Supplied entries »

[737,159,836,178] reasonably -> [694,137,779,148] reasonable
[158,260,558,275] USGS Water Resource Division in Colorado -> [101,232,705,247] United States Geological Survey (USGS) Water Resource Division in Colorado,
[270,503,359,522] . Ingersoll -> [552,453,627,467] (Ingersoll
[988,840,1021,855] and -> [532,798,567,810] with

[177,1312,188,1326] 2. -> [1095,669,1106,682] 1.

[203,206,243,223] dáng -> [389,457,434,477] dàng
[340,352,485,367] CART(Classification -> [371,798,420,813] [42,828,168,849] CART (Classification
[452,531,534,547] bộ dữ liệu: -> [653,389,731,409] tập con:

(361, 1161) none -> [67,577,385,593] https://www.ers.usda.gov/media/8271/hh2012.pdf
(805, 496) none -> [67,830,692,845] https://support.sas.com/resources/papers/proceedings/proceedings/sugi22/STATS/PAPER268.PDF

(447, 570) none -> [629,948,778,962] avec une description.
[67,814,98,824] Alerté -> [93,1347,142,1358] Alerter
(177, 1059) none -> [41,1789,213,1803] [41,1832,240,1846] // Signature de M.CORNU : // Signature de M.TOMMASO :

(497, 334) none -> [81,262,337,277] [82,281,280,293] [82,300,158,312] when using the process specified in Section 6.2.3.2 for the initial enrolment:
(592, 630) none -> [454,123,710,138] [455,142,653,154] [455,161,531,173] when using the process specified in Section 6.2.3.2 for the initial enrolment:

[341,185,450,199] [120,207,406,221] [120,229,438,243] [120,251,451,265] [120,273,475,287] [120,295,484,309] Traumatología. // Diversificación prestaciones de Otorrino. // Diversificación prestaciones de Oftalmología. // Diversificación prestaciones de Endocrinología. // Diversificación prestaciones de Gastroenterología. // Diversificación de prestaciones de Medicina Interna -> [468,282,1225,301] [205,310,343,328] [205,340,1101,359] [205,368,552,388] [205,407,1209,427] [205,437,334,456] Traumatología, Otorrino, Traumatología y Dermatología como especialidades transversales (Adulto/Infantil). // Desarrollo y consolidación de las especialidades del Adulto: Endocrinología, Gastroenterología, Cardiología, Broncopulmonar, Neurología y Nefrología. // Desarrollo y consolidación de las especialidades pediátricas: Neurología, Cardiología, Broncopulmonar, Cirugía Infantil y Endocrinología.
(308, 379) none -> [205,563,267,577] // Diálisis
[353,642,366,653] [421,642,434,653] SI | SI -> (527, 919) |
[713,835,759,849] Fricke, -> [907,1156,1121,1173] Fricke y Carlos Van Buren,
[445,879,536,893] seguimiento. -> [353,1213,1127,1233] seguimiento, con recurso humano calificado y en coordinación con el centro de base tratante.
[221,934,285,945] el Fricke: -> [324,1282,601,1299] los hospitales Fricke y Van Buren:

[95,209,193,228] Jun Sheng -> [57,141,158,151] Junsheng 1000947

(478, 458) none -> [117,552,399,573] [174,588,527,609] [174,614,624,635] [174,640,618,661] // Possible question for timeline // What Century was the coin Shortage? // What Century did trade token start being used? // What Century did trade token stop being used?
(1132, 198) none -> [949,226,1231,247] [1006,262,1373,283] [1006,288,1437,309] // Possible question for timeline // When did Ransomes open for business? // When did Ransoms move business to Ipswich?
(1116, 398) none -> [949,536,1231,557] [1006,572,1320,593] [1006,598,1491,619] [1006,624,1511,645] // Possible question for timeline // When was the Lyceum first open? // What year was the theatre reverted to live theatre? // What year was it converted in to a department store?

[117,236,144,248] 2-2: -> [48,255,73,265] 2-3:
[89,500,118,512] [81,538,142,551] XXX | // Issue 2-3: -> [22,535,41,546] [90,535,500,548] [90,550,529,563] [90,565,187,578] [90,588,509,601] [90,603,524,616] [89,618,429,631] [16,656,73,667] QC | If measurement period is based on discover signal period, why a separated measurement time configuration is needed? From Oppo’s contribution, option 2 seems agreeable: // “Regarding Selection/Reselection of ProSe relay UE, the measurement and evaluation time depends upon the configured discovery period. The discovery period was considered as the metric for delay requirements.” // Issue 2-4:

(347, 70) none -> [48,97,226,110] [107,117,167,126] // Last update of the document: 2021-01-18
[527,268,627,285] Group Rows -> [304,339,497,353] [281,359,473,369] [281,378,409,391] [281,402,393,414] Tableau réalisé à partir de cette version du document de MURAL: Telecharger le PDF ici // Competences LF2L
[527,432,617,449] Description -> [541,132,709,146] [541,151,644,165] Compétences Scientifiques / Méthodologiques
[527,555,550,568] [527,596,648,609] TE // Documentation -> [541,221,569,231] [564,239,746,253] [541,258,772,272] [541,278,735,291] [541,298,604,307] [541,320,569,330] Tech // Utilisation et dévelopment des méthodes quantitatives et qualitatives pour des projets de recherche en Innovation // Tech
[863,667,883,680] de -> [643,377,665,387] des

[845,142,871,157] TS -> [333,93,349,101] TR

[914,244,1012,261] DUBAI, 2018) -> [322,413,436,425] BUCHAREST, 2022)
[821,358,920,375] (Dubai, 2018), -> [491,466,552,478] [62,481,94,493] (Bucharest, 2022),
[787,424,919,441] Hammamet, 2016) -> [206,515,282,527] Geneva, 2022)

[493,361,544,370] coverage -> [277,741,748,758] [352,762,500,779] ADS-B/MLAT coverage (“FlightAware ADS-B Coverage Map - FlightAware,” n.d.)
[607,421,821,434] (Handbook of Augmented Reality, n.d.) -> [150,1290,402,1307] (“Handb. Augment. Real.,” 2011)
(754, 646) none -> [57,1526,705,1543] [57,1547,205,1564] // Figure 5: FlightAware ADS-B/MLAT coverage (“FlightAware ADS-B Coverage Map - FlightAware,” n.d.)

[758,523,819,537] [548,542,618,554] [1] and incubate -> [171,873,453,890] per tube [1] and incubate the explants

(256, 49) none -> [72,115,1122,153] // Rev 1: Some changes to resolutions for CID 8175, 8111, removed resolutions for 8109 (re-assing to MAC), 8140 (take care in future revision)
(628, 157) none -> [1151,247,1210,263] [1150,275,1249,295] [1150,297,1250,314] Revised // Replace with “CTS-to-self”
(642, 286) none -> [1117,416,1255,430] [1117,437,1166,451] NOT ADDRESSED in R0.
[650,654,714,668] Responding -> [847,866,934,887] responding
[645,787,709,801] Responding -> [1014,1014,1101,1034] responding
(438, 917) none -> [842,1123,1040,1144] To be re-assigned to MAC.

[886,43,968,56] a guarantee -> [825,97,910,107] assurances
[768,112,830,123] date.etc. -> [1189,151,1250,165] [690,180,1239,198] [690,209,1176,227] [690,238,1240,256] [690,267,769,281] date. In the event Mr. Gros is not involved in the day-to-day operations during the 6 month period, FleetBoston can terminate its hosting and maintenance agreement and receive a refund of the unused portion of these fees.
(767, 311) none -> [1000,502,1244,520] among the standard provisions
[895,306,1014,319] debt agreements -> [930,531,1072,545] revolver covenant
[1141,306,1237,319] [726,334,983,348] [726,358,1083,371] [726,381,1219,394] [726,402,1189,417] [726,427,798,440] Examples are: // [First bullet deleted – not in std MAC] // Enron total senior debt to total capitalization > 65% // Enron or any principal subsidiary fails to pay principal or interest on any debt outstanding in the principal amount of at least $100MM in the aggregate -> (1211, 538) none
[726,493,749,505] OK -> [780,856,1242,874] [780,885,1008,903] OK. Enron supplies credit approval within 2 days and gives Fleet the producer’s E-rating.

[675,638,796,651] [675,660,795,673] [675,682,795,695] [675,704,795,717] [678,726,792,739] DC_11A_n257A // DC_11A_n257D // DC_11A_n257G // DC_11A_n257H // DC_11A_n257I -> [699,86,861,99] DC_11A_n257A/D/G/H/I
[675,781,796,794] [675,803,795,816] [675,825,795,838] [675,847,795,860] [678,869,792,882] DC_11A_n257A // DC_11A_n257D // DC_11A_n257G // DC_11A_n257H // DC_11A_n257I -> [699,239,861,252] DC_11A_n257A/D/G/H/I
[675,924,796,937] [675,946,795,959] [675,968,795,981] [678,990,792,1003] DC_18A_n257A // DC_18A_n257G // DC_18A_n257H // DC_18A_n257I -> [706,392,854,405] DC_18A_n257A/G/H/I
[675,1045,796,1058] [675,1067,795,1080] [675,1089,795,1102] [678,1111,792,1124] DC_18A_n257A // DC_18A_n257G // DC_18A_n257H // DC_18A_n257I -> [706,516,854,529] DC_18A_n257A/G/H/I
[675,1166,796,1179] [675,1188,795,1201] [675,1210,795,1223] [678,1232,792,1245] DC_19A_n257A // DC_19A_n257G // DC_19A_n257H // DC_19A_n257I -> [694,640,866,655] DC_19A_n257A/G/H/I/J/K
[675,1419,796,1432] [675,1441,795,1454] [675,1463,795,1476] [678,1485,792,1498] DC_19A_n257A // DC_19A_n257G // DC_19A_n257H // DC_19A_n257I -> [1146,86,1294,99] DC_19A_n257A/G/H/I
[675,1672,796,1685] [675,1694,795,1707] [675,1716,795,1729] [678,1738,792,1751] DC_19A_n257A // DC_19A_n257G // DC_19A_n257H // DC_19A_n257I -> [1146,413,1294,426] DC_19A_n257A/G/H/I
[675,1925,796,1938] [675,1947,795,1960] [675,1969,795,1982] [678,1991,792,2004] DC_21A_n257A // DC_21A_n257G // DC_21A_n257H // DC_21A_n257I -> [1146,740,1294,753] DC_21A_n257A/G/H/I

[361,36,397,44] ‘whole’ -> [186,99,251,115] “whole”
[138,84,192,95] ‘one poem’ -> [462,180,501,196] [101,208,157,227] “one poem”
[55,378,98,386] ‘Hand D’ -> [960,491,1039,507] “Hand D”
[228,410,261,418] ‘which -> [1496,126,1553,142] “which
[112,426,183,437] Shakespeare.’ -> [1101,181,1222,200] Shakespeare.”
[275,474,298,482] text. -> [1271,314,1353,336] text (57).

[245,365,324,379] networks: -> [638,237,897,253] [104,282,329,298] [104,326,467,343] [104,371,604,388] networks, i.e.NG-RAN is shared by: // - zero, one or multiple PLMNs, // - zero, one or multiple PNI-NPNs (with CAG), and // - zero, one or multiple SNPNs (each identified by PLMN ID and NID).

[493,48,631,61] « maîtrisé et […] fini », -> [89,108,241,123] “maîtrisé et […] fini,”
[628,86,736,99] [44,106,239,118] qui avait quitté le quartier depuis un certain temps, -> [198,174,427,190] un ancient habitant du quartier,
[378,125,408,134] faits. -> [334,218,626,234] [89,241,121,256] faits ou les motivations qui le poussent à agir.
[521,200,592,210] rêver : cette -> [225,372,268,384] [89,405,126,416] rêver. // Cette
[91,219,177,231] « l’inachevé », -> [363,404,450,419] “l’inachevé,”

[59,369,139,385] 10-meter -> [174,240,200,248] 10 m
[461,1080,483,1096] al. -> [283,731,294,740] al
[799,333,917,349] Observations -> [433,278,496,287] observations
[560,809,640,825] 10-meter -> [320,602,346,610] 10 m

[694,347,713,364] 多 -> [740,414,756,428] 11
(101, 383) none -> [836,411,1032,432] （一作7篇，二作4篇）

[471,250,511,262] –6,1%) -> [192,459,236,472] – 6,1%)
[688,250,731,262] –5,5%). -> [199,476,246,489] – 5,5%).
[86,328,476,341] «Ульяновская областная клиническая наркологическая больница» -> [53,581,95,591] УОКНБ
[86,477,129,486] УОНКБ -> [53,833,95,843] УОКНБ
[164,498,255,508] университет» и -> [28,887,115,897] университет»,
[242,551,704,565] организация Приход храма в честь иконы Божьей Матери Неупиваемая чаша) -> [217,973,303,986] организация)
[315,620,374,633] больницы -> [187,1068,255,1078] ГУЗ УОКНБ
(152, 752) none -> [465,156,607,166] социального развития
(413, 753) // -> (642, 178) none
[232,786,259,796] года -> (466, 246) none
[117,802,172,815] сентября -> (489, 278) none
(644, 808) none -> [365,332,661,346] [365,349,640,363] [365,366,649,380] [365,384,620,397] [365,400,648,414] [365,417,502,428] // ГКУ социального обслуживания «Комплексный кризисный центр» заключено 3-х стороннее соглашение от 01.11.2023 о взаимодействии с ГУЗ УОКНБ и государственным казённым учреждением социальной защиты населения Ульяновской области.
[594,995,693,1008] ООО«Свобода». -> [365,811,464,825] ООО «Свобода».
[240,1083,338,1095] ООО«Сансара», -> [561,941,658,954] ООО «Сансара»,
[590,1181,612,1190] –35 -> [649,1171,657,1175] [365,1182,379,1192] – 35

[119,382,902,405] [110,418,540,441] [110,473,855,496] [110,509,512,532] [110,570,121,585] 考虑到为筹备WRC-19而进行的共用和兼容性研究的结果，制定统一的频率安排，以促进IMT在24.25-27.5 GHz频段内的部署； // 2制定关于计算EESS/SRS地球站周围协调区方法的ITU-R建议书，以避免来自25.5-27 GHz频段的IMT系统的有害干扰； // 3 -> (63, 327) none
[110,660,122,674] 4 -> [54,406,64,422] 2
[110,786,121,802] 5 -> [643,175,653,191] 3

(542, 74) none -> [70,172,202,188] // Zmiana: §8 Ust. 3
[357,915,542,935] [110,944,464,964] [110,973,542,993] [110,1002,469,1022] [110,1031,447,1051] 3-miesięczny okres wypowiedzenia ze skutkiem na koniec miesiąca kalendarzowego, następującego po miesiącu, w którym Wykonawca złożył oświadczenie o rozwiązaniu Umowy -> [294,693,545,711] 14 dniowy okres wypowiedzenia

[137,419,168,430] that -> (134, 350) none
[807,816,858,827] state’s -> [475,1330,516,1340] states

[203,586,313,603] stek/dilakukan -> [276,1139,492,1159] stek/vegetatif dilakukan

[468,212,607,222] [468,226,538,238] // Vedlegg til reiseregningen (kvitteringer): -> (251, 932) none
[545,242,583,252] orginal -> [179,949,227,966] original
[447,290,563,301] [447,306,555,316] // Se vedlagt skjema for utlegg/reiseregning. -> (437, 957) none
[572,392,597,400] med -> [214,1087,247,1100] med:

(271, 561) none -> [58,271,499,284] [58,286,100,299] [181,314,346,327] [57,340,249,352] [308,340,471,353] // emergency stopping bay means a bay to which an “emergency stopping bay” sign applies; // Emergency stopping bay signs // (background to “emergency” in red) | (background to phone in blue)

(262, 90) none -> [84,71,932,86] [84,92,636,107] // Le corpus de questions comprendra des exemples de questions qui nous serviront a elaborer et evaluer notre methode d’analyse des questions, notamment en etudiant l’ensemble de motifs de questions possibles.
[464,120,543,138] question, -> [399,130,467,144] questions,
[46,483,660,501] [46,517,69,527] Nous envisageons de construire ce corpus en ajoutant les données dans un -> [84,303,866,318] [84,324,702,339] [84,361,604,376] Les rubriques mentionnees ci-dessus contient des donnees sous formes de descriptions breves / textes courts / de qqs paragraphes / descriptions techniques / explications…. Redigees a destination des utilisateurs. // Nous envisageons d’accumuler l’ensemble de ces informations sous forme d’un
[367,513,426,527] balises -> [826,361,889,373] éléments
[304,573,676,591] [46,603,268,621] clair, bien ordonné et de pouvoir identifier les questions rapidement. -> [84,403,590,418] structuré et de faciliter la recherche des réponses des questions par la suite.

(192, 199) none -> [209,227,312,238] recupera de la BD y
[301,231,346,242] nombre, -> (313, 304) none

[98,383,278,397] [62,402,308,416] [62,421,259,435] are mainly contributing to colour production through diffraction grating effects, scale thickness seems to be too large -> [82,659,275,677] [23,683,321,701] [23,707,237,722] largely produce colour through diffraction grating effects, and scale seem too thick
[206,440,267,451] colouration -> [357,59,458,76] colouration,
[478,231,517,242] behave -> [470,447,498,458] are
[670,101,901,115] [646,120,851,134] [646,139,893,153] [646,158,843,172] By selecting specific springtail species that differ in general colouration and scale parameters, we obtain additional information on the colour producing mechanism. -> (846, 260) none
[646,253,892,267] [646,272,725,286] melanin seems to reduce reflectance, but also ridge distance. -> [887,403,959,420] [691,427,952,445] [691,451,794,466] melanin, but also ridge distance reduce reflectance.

Assigned task » Among the records above, which lines hold the word "colouration"? Copy each one.

Task result »
[206,440,267,451] colouration -> [357,59,458,76] colouration,
[670,101,901,115] [646,120,851,134] [646,139,893,153] [646,158,843,172] By selecting specific springtail species that differ in general colouration and scale parameters, we obtain additional information on the colour producing mechanism. -> (846, 260) none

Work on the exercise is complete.